Dopo quelle uccisioni e in seguito alla deportazione e incarcerazione di altri che gravitavano attorno al gruppo, a Ferrara non ci saranno più episodi del genere e nemmeno quegli attentati ed azioni dimostrative che nei mesi precedenti avevano caratterizzato la città estense. Un intreccio di documenti e testimonianze, nate dalla ricerca di anni e dallo studio di questi due episodi, hanno evidenziato con chiarezza che a Ferrara, a differenza di quanto sostenuto per decenni, nel novembre 1943 esisteva già un gruppo di antifascisti in grado, tutti militari o ex militari, di uccidere il federale fascista.

Questo per dire che abbiamo bisogno di ricerca, di spazi, nelle istituzioni e università che si prendano cura del fatto che il passato si può riscrivere con un oggettività maggiore rispetto al passato.

Abbiamo anche una testimonianza della madre di Guido Fillini sulla violenza perpetrata sul corpo del figlio.

Sì. Silvana Baroni, pronipote di Fillini, è da subito stata in contatto con me per organizzare la cerimonia. Lei mi raccontò con dolore che il riconoscimento fu drammatico: la mamma di Guido, infatti, raccontava di un corpo torturato. Diceva che, durante il riconoscimento del corpo, aveva toccato gli occhi del figlio e sembrava che non li avesse. Loro sono stati torturati sicuramente, di Cazzato lo sappiamo con certezza, anche di quelli del gruppo del Gap. 

Un altro prigioniero, ugualmente destinato alla fucilazione, Jovanti Balestra, riuscì a fuggire e a sopravvivere.

Ho letto gli scritti di più persone che ne hanno parlato e raccontato: dicono che Balestra si è accorto sul camion di avere una catena più lenta. Per questo riesce a liberarsi e a fuggire tra gli spari, attraversando gli orti. Incontrerà, poi, un contadino, che gli darà dei vestiti e un panino e gli chiederà di andarsene, temendo rappresaglie. 

Perché è ancora importante oggi, dopo 81 anni, ricordare l’eccidio della certosa? 

È importante per la nostra storia per capire chi siamo oggi, perché i fatti storici nascono anche e soprattutto dal contesto economico-sociale che si fa poi politico. Fare ricerca in questo senso, porta a capire chi siamo oggi. Il fascismo a Ferrara ha vissuto momenti di grande evoluzione, non solo locale. La nostra è la città che all’inizio del 1921 porta Mussolini a uscire dalle sabbie mobili delle sconfitte elettorali, e qui a Ferrara accade qualcosa di centrale: Mussolini, Mantovani, Balbo stringono un patto.

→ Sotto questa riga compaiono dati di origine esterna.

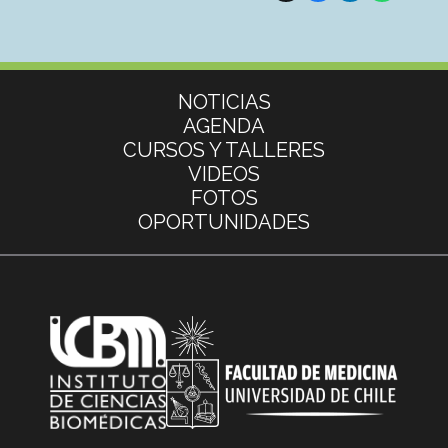
Más información
NOTICIAS
AGENDA
CURSOS Y TALLERES
VIDEOS
FOTOS
OPORTUNIDADES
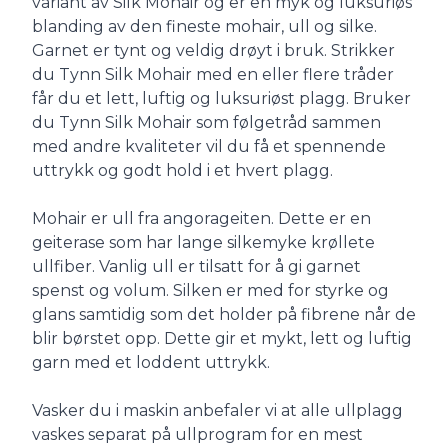
variant av Silk Mohair og er en myk og luksuriøs
blanding av den fineste mohair, ull og silke.
Garnet er tynt og veldig drøyt i bruk. Strikker
du Tynn Silk Mohair med en eller flere tråder
får du et lett, luftig og luksuriøst plagg. Bruker
du Tynn Silk Mohair som følgetråd sammen
med andre kvaliteter vil du få et spennende
uttrykk og godt hold i et hvert plagg.
Mohair er ull fra angorageiten. Dette er en
geiterase som har lange silkemyke krøllete
ullfiber. Vanlig ull er tilsatt for å gi garnet
spenst og volum. Silken er med for styrke og
glans samtidig som det holder på fibrene når de
blir børstet opp. Dette gir et mykt, lett og luftig
garn med et loddent uttrykk.
Vasker du i maskin anbefaler vi at alle ullplagg
vaskes separat på ullprogram for en mest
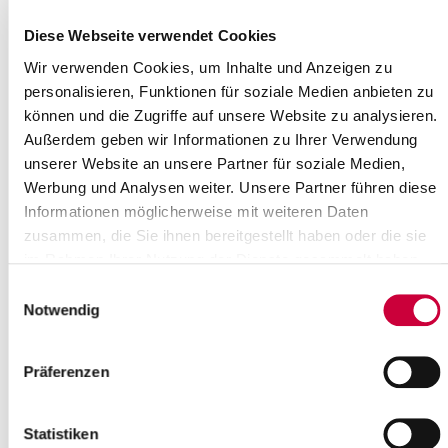
Gesundheit, Gleichstellung und
Inklusion tagt
Diese Webseite verwendet Cookies
18.04.19: Der Ausschuss für Soziales, Familie, Gesundheit,
Wir verwenden Cookies, um Inhalte und Anzeigen zu
Gleichstellung und Inklusion des Steinburger Kreistages
personalisieren, Funktionen für soziale Medien anbieten zu
(AfSFGGI) tagt am Dienstag, dem 23....
können und die Zugriffe auf unsere Website zu analysieren.
Außerdem geben wir Informationen zu Ihrer Verwendung
Read more
unserer Website an unsere Partner für soziale Medien,
Werbung und Analysen weiter. Unsere Partner führen diese
Straßensperrung K 71 – Änderung der
Informationen möglicherweise mit weiteren Daten
Bauabschnitte
zusammen, die Sie ihnen bereitgestellt haben oder die sie
im Rahmen Ihrer Nutzung der Dienste gesammelt haben.
11.04.2019: Im Zuge der Deckenerneuerung an der K 71 gibt es
folgende Änderungen der Bauabschnitte 2 und 3:
Einwilligungsauswahl
Notwendig
Read more
Präferenzen
Keine Schadstoffannahme am
Ostersamstag
Statistiken
05.04.19: Die Schadstoffannahmestelle des Kreises auf dem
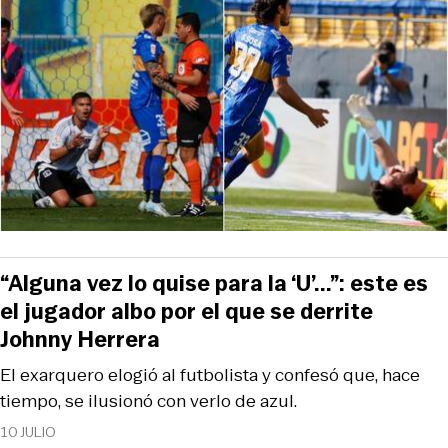
“Alguna vez lo quise para la ‘U’...”: este es
el jugador albo por el que se derrite
Johnny Herrera
El exarquero elogió al futbolista y confesó que, hace
tiempo, se ilusionó con verlo de azul.
10 JULIO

Mantovani, capo degli agrari, darà la possibilità a Mussolini di essere il primo nella lista nel blocco delle elezioni politiche del maggio 1921, aprendogli la strada all’elezione in Parlamento e rimettendolo sulla strada della conquista del potere. D’altro canto Mussolini darà mano libera a Balbo per usare i suoi uomini, come richiesto dagli agrari estensi, per distruggere il movimento bracciantile.

È ancora difficile parlare oggi di questi avvenimenti?

Sì è molto difficile in questo momento, perché assistiamo a un tentativo di riscrittura della storia che si basa non sulla ricerca, bensì su una forte richiesta della politica. È una situazione molto pesante, per questo chiedo ricerca: perché aiuta a superare le contraddizioni.

Ci tengo a sottolineare che abbiamo bisogno di spazi, nelle istituzioni e nelle università, dove ci si possa prendere cura della nostra storia e del nostro passato, aprendoci a un confronto dialettico che prenda vita, non dalle polemiche e dalle contrapposizioni, ma dallo studio e dalla volontà di capire. L’invito è quello di aiutare i giovani ad avvicinarsi alla storia, e non solo contemporanea, per comprendere chi siamo e per comprendere meglio anche il nostro presente.